Devoured - April 22, 2026
Critical Bits in Neural Networks (6 minute read)

Critical Bits in Neural Networks (6 minute read)

AI Read original

Researchers demonstrate that flipping just 1-2 sign bits in critical neural network parameters can reduce model accuracy from over 75% to near zero across vision and language tasks.

What: Deep Neural Lesion (DNL) is a data-free attack method that identifies highly vulnerable parameters in neural networks where targeted bit flips cause catastrophic failure. The technique requires only write access to stored weights and works across architectures including ResNets, Vision Transformers, YOLO, and large language models like Qwen and Nemotron.
Why it matters: This reveals a fundamental security vulnerability in deployed ML systems that can be exploited through physical attacks like Rowhammer, DMA attacks, or firmware compromises—threat vectors that bypass traditional security measures. The attack requires minimal computation and no training data, making it practical for real-world attackers, while common defenses like quantization and pruning prove ineffective.
Takeaway: If deploying models in adversarial environments, consider implementing selective hardening by protecting the top 0.1-1% most vulnerable parameters, which the research shows provides substantial resilience without major performance overhead.
Deep dive
  • Neural networks exhibit extreme sensitivity to sign-bit flips in specific parameters, where changing just 1-2 bits can reduce accuracy from 76% to 0% in ResNet-50 and collapse reasoning in 30B parameter language models
  • Early-layer parameters have disproportionate impact because corrupted feature maps propagate through the entire network, fundamentally altering all downstream representations
  • The attack is data-free and computation-light, requiring only magnitude-based heuristics to identify critical parameters with zero forward passes (or optionally one pass with random inputs for refinement)

Data drawn from a collection
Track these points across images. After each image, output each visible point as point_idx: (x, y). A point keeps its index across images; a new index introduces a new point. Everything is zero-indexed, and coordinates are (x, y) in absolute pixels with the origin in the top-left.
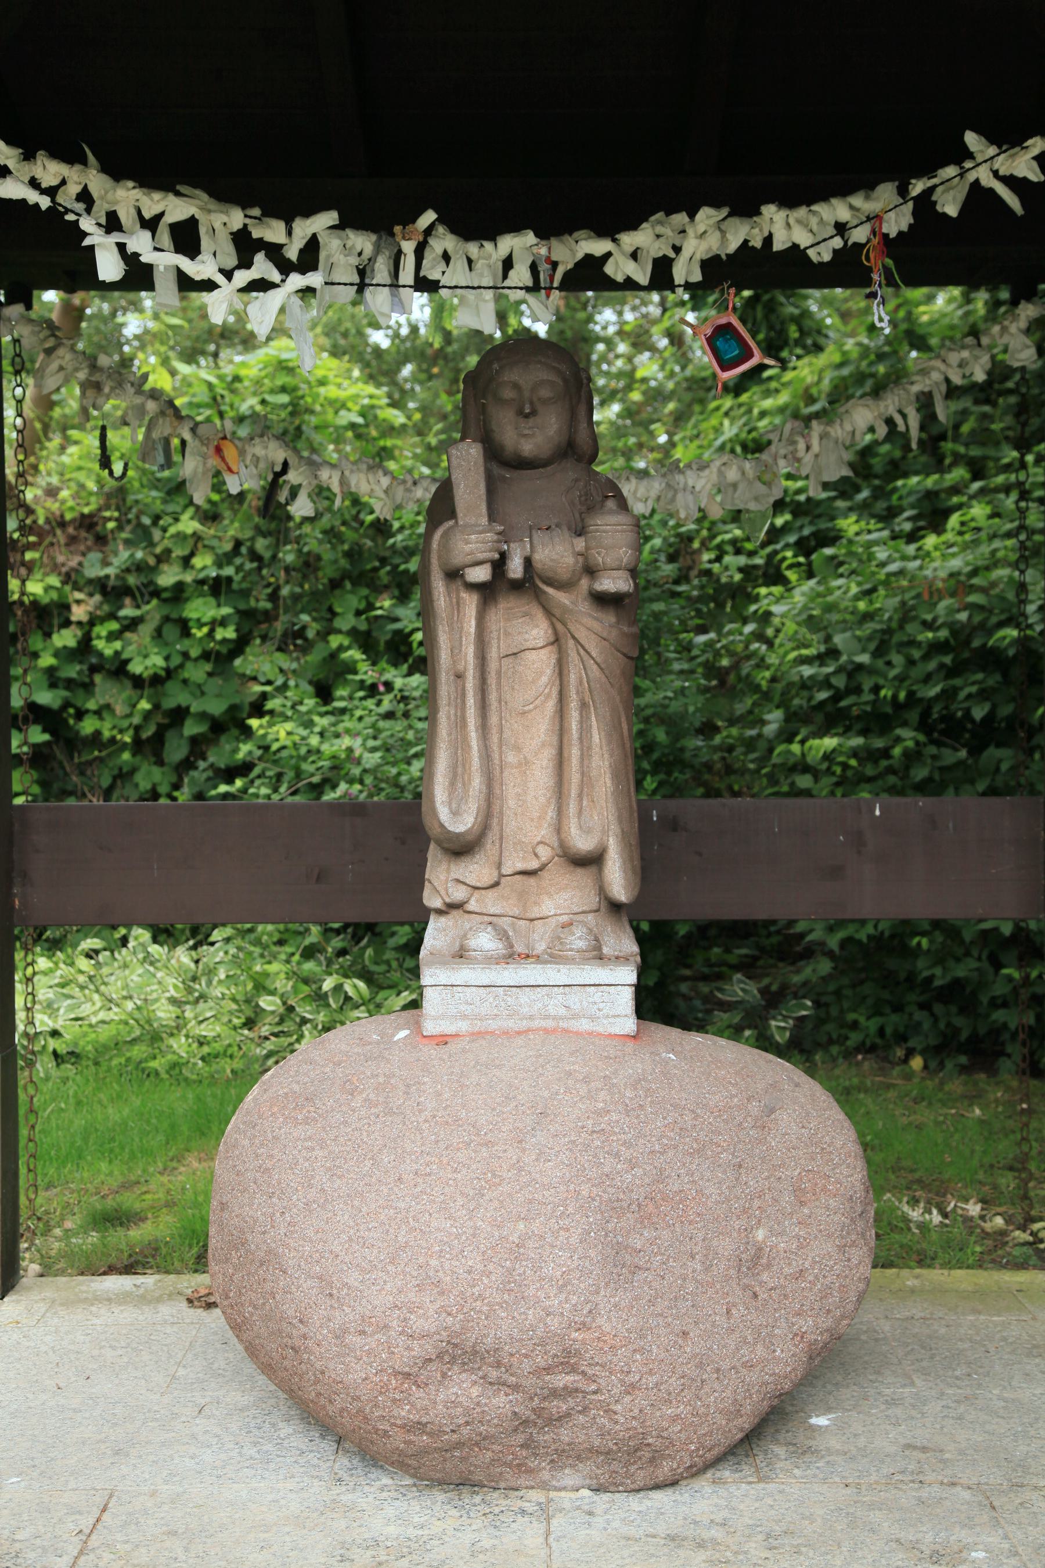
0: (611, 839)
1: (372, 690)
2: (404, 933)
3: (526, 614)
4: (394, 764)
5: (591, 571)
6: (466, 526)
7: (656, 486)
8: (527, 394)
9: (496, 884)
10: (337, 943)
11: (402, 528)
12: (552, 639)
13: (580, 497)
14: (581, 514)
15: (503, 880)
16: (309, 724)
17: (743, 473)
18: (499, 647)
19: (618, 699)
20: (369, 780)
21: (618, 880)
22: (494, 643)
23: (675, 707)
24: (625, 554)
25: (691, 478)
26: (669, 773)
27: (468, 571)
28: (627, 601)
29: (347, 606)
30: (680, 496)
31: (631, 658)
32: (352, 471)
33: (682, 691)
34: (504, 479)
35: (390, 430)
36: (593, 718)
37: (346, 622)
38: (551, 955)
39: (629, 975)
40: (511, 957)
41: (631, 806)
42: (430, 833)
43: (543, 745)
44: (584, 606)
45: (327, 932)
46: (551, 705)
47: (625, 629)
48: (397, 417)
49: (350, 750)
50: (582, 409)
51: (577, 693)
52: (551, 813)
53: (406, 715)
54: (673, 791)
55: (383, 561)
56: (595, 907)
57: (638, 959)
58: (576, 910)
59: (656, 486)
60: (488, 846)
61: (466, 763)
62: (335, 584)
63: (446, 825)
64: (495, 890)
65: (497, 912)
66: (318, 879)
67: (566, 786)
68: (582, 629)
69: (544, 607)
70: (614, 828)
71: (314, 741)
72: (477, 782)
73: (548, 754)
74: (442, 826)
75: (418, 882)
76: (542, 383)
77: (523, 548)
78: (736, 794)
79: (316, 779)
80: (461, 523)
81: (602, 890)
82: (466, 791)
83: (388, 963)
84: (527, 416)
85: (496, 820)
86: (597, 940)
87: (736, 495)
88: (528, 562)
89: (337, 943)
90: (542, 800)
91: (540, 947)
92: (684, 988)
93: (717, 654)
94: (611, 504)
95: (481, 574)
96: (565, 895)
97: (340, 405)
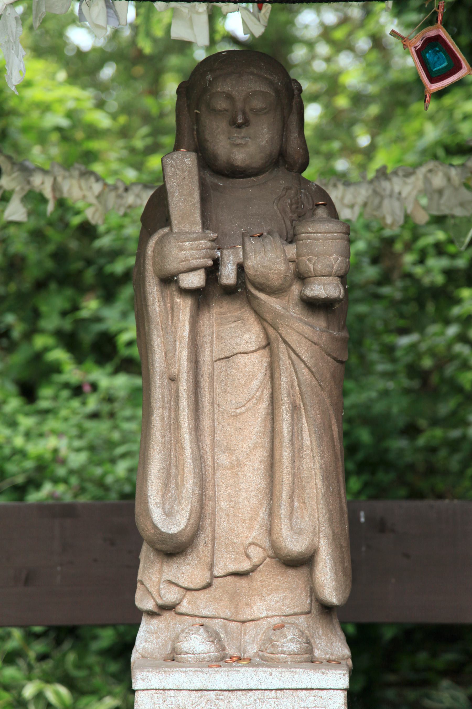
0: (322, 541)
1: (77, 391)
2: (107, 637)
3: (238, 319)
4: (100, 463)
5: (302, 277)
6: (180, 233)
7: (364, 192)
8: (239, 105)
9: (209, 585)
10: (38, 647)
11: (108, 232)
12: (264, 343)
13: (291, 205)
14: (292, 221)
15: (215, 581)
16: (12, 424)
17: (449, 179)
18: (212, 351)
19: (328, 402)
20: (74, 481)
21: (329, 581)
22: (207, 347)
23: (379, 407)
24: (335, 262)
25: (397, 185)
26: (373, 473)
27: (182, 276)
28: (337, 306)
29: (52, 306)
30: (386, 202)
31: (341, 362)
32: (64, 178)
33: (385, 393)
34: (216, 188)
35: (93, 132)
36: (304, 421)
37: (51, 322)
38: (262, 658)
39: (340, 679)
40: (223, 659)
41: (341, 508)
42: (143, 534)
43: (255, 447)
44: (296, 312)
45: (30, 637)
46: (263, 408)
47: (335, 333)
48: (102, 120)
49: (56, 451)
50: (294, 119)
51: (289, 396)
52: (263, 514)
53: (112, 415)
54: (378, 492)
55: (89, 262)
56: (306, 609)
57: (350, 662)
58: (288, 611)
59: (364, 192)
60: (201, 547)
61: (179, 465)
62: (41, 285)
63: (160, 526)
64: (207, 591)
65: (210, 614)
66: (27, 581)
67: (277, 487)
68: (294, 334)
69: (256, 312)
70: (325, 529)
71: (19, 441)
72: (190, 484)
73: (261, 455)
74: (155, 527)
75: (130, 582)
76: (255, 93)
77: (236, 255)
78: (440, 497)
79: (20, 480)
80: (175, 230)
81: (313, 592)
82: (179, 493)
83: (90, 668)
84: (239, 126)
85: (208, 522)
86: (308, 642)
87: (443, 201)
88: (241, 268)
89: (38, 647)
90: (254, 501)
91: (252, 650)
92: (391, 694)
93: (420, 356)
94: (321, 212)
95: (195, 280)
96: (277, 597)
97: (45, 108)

---

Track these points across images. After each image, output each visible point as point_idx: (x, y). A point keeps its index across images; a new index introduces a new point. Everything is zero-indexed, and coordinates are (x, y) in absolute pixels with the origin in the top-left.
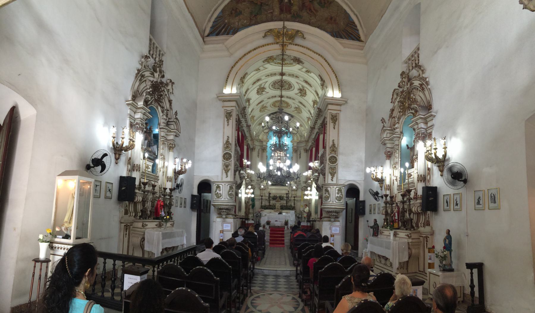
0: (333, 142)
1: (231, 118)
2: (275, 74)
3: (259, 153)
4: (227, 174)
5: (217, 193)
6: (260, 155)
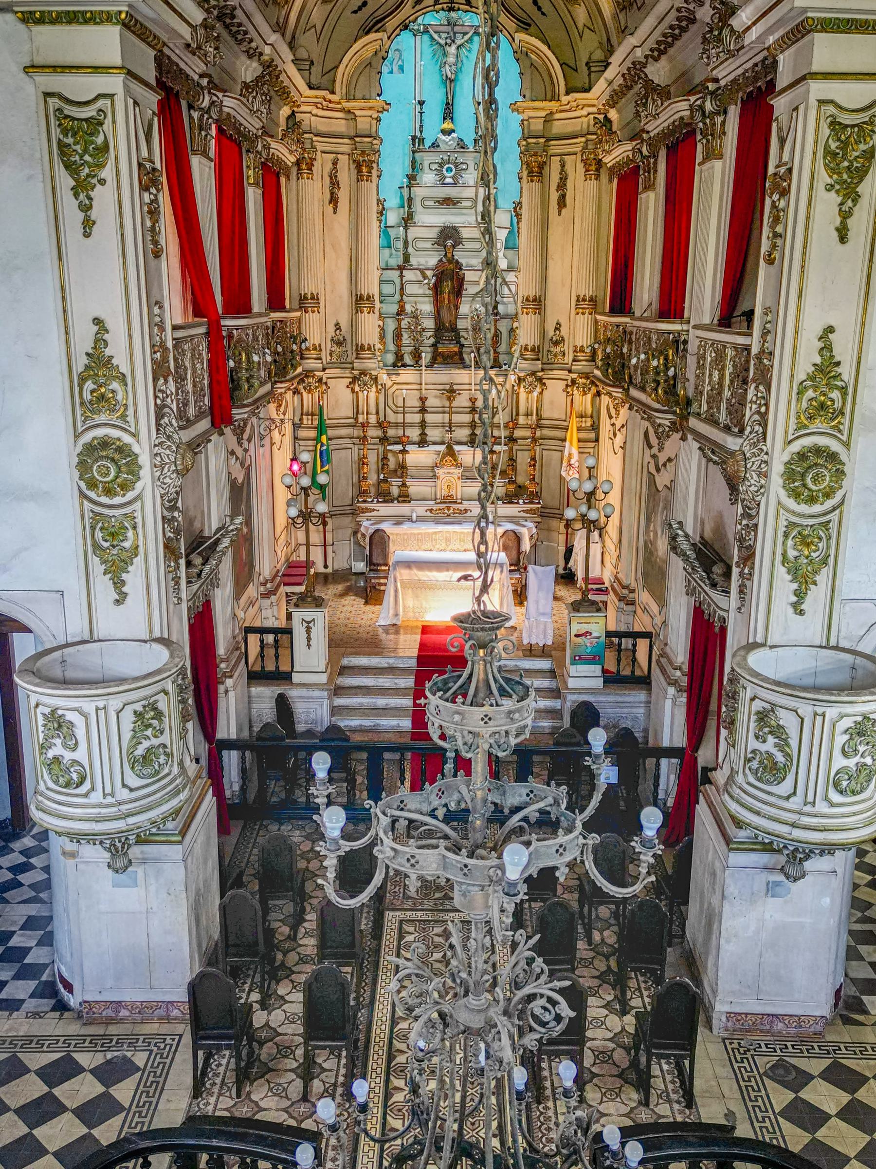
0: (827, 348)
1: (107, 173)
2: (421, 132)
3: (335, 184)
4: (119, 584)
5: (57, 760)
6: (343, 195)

*Short problem A*.
Print the portion of the summary on critical bits starting with "Researchers demonstrate that" and going on through "Qwen and Nemotron.".
*Short problem B*.
Answer these questions from the summary on critical bits:
(i) What kind of access to a model does the Deep Neural Lesion attack require?
(ii) In ResNet-50, from what accuracy to what accuracy can flipping 1-2 bits drop the model?
(iii) What share of parameters does the takeaway suggest protecting through selective hardening?
*Short problem C*.
Using the summary on critical bits, explain why early-layer parameters have a disproportionate impact when corrupted.

*Exercise response A*.
Researchers demonstrate that flipping just 1-2 sign bits in critical neural network parameters can reduce model accuracy from over 75% to near zero across vision and language tasks.

What: Deep Neural Lesion (DNL) is a data-free attack method that identifies highly vulnerable parameters in neural networks where targeted bit flips cause catastrophic failure. The technique requires only write access to stored weights and works across architectures including ResNets, Vision Transformers, YOLO, and large language models like Qwen and Nemotron.

*Exercise response B*.
(i) Only write access to the stored weights.
(ii) From 76% to 0%.
(iii) The top 0.1-1% most vulnerable parameters.

*Exercise response C*.
Early-layer parameters matter so much because the feature maps they corrupt pass through the entire network. That corruption alters all of the downstream representations.